Gestão Bolsonaro havia registrado superávit acumulado de R$ 17,46 bilhões
A análise utiliza estatísticas fiscais do Banco Central, que excluem estatais financeiras — Banco do Brasil, Caixa Econômica Federal e BNDES — além da Petrobras.
Durante o governo Bolsonaro, o conjunto de estatais não dependentes apresentou superávit em três dos quatro anos de mandato:
- 2019: superávit de R$ 10,29 bilhões
- 2020: déficit de R$ 614 milhões (único resultado negativo)

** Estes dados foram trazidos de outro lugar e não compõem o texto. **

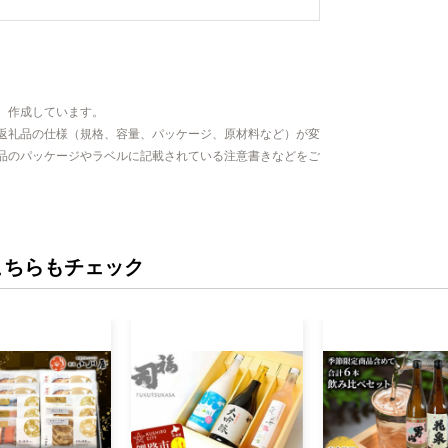
、作成しています。
返礼品の仕様（規格、容量、パッケージ、原材料など）が変
品のパッケージやラベルに記載されている注意書きなどをご
こちらもチェック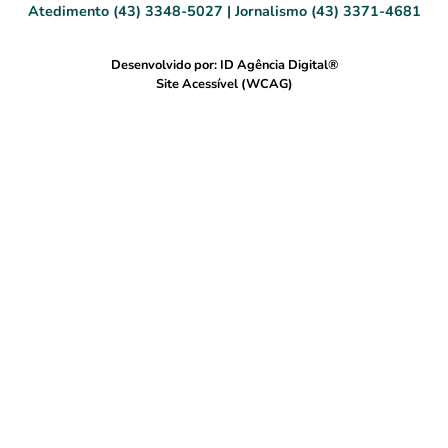
Atedimento (43) 3348-5027 | Jornalismo (43) 3371-4681
Desenvolvido por: ID Agência Digital®
Site Acessível (WCAG)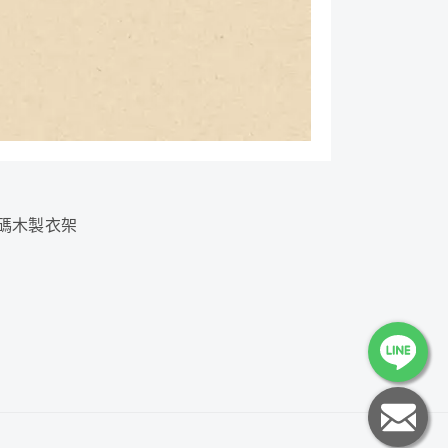
碼木製衣架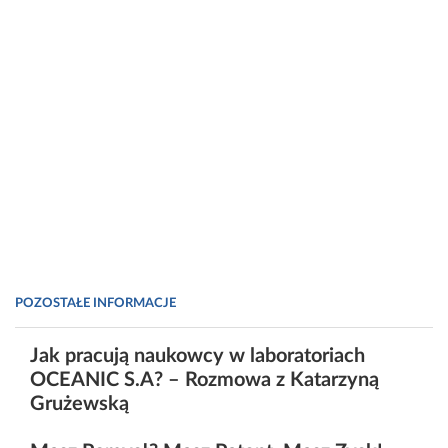
POZOSTAŁE INFORMACJE
Jak pracują naukowcy w laboratoriach
OCEANIC S.A? – Rozmowa z Katarzyną
Grużewską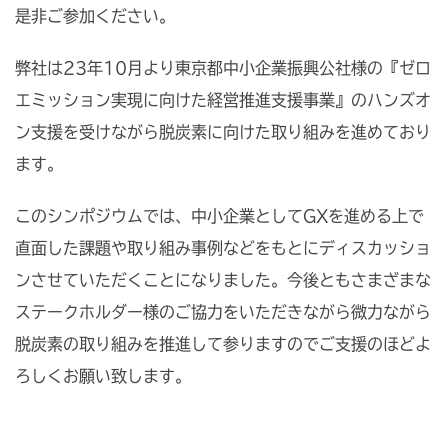
是非ご参加ください。
弊社は23年10月より東京都中小企業振興公社様の『ゼロ
エミッション実現に向けた経営推進支援事業』のハンズオ
ン支援を受けながら脱炭素に向けた取り組みを進めており
ます。
このシンポジウムでは、中小企業としてGXを進める上で
直面した課題や取り組み事例などをもとにディスカッショ
ンさせていただくことになりました。今後ともさまざまな
ステークホルダー様のご協力をいただきながら微力ながら
脱炭素の取り組みを推進して参りますのでご支援のほどよ
ろしくお願い致します。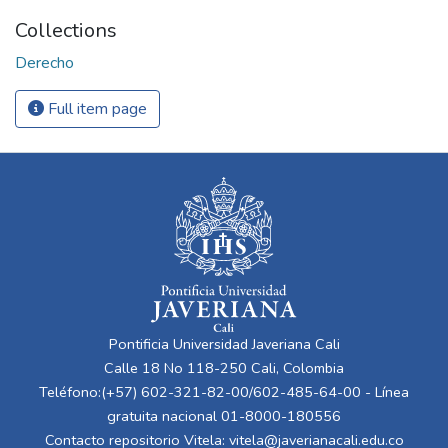
Collections
Derecho
Full item page
Pontificia Universidad Javeriana Cali
Calle 18 No 118-250 Cali, Colombia
Teléfono:(+57) 602-321-82-00/602-485-64-00 - Línea
gratuita nacional 01-8000-180556
Contacto repositorio Vitela:
vitela@javerianacali.edu.co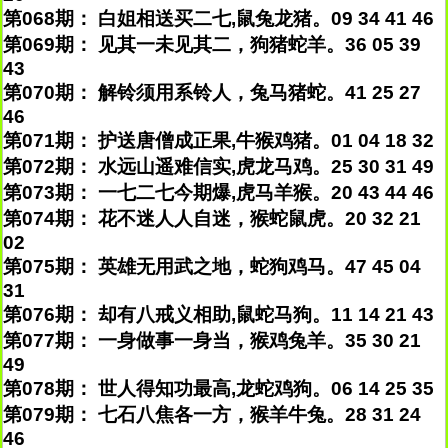
第068期： 白姐相送买二七,鼠兔龙猪。09 34 41 46
第069期： 见其一未见其二，狗猪蛇羊。36 05 39
43
第070期： 解铃须用系铃人，兔马猪蛇。41 25 27
46
第071期： 护送唐僧成正果,牛猴鸡猪。01 04 18 32
第072期： 水远山遥难信实,虎龙马鸡。25 30 31 49
第073期： 一七二七今期爆,虎马羊猴。20 43 44 46
第074期： 花不迷人人自迷，猴蛇鼠虎。20 32 21
02
第075期： 英雄无用武之地，蛇狗鸡马。47 45 04
31
第076期： 却有八戒义相助,鼠蛇马狗。11 14 21 43
第077期： 一身做事一身当，猴鸡兔羊。35 30 21
49
第078期： 世人得知功最高,龙蛇鸡狗。06 14 25 35
第079期： 七石八焦各一方，猴羊牛兔。28 31 24
46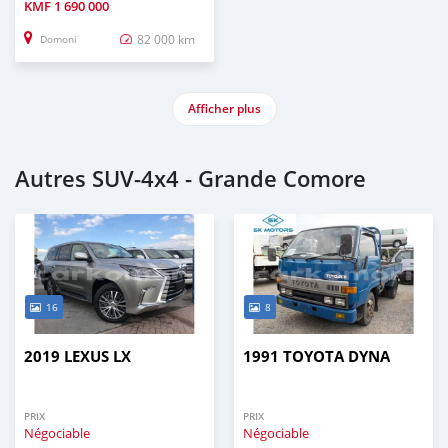
KMF
1 690 000
82 000 km
Domoni
Afficher plus
Autres SUV‒4x4 - Grande Comore
16
8
2019 LEXUS LX
1991 TOYOTA DYNA
PRIX
PRIX
Négociable
Négociable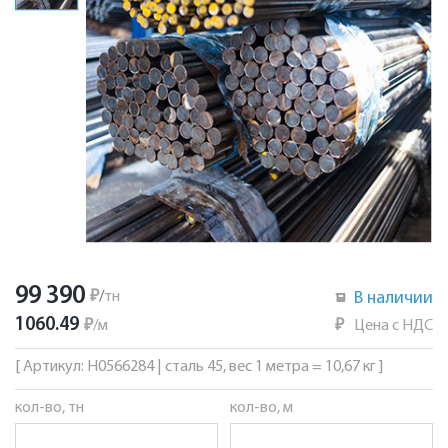
99 390
₽
/
тн
В наличии
1060.49
₽
/
м
₽
Цена с НДС
[ Артикул: Н0566284 | сталь 45, вес 1 метра = 10,67 кг ]
кол-во, тн
кол-во, м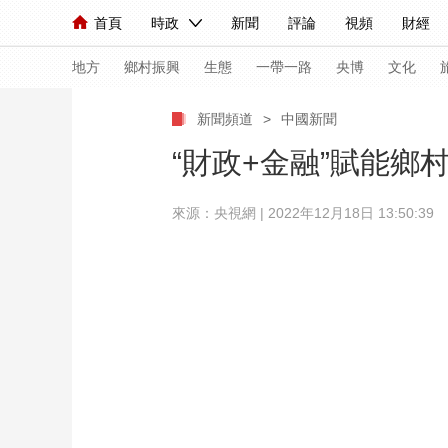
首頁
時政
新聞
評論
視頻
財經
人民領袖習近平
直播
海外頻道
片庫
iPanda
欄目大全
聯播+
English
中國領導人
節目單
Монгол
聽音
央視快評
微視頻
習
地方
鄉村振興
生態
一帶一路
央博
文化
新聞頻道
>
中國新聞
總台春晚
網絡春晚
共産黨員網
秧紀錄
“財政+金融”賦能鄉
來源：央視網 | 2022年12月18日 13:50:39
新聞
國內
國際
評論
經濟
軍事
人民領袖習近平
聯播+
熱解讀
天天學習
視頻
小央視頻
小央直播
直播中國
熊貓
現場
前線
比劃
快看
藍海中國
新兵
體育
直播
競猜
2026年世界盃
2026
VIP會員
CCTV奧林匹克頻道
生活體育大會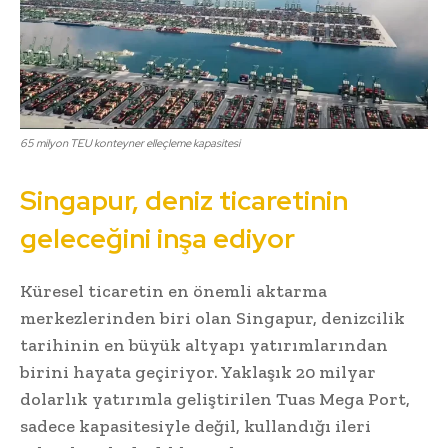
65 milyon TEU konteyner elleçleme kapasitesi
Singapur, deniz ticaretinin
geleceğini inşa ediyor
Küresel ticaretin en önemli aktarma
merkezlerinden biri olan Singapur, denizcilik
tarihinin en büyük altyapı yatırımlarından
birini hayata geçiriyor. Yaklaşık 20 milyar
dolarlık yatırımla geliştirilen Tuas Mega Port,
sadece kapasitesiyle değil, kullandığı ileri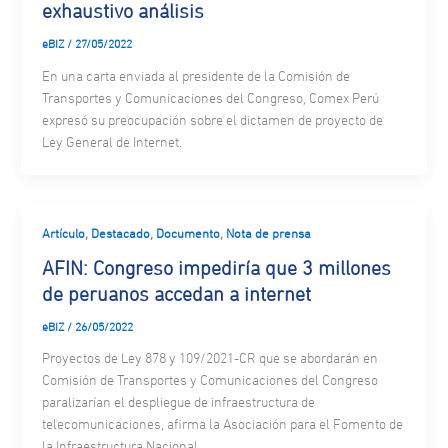
exhaustivo análisis
eBIZ
/
27/05/2022
En una carta enviada al presidente de la Comisión de
Transportes y Comunicaciones del Congreso, Comex Perú
expresó su preocupación sobre el dictamen de proyecto de
Ley General de Internet.
,
,
,
Artículo
Destacado
Documento
Nota de prensa
AFIN: Congreso impediría que 3 millones
de peruanos accedan a internet
eBIZ
/
26/05/2022
Proyectos de Ley 878 y 109/2021-CR que se abordarán en
Comisión de Transportes y Comunicaciones del Congreso
paralizarían el despliegue de infraestructura de
telecomunicaciones, afirma la Asociación para el Fomento de
la Infraestructura Nacional.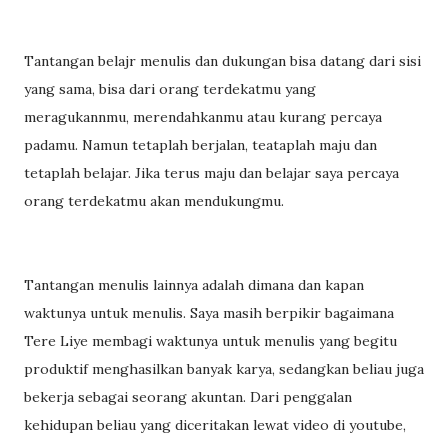
Tantangan belajr menulis dan dukungan bisa datang dari sisi
yang sama, bisa dari orang terdekatmu yang
meragukannmu, merendahkanmu atau kurang percaya
padamu. Namun tetaplah berjalan, teataplah maju dan
tetaplah belajar. Jika terus maju dan belajar saya percaya
orang terdekatmu akan mendukungmu.
Tantangan menulis lainnya adalah dimana dan kapan
waktunya untuk menulis. Saya masih berpikir bagaimana
Tere Liye membagi waktunya untuk menulis yang begitu
produktif menghasilkan banyak karya, sedangkan beliau juga
bekerja sebagai seorang akuntan. Dari penggalan
kehidupan beliau yang diceritakan lewat video di youtube,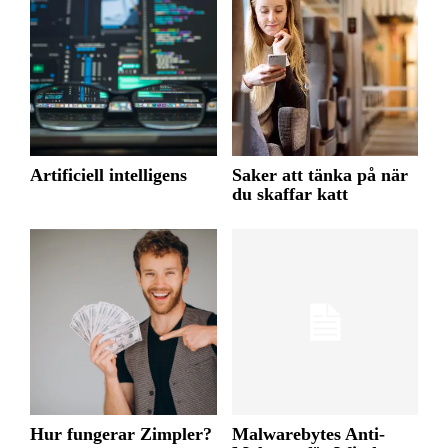
Artificiell intelligens
Saker att tänka på när
du skaffar katt
Hur fungerar Zimpler?
Malwarebytes Anti-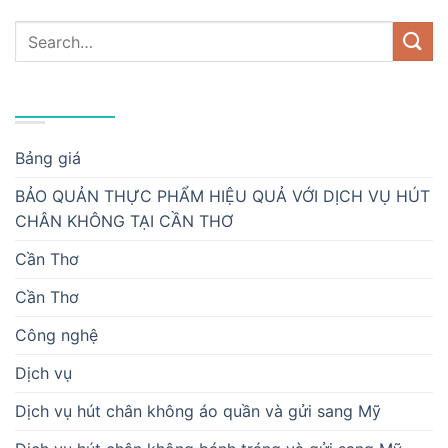
DANH MỤC
Bảng giá
BẢO QUẢN THỰC PHẨM HIỆU QUẢ VỚI DỊCH VỤ HÚT
CHÂN KHÔNG TẠI CẦN THƠ
Cần Thơ
Cần Thơ
Công nghệ
Dịch vụ
Dịch vụ hút chân không áo quần và gửi sang Mỹ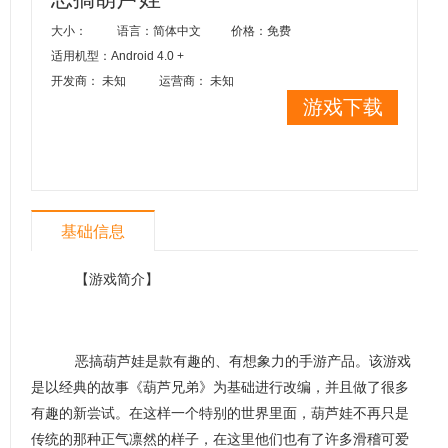
大小：
语言：简体中文
价格：免费
适用机型：Android 4.0 +
开发商： 未知
运营商： 未知
游戏下载
基础信息
【游戏简介】
恶搞葫芦娃是款有趣的、有想象力的手游产品。该游戏
是以经典的故事《葫芦兄弟》为基础进行改编，并且做了很多
有趣的新尝试。在这样一个特别的世界里面，葫芦娃不再只是
传统的那种正气凛然的样子，在这里他们也有了许多滑稽可爱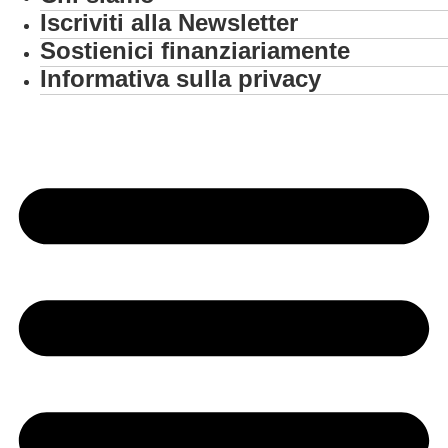
Iscriviti alla Newsletter
Sostienici finanziariamente
Informativa sulla privacy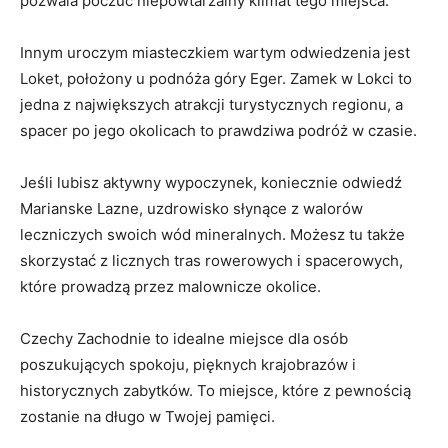
pozwala poczuć niepowtarzalny klimat tego miejsca.
Innym uroczym miasteczkiem wartym odwiedzenia jest
Loket, położony u podnóża góry Eger.⁤ Zamek w‌ Lokci to
jedna z ⁤największych atrakcji turystycznych regionu, a
spacer po jego okolicach ‌to prawdziwa ⁤podróż w czasie.
Jeśli lubisz aktywny ⁣wypoczynek, koniecznie odwiedź
Marianske ⁣Lazne, uzdrowisko słynące z walorów
leczniczych swoich wód mineralnych. Możesz‌ tu ⁢także
skorzystać z licznych tras rowerowych i spacerowych,
które ‌prowadzą przez ‌malownicze okolice.
Czechy Zachodnie to idealne miejsce dla osób
‌poszukujących spokoju, pięknych krajobrazów i
historycznych zabytków. To miejsce, które z pewnością‍
zostanie⁤ na długo w Twojej pamięci.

- 2021: superávit de R$ 3,03 bilhões
- 2022: superávit de R$ 4,75 bilhões
O saldo positivo acumulado na gestão anterior somou R$ 17,46 bilhões.
Governo Lula registra sequência ininterrupta de déficits
O cenário se inverteu completamente a partir de 2023. No governo Lula, todos os anos apresentaram resultado negativo:
- 2023: déficit de R$ 656 milhões
- 2024: déficit de R$ 6,73 bilhões
- 2025: déficit de R$ 5,13 bilhões
Os dados foram inicialmente revelados pelo jornal Gazeta do Povo e confirmam a trajetória de deterioração fiscal das estatais sob a atual administração federal.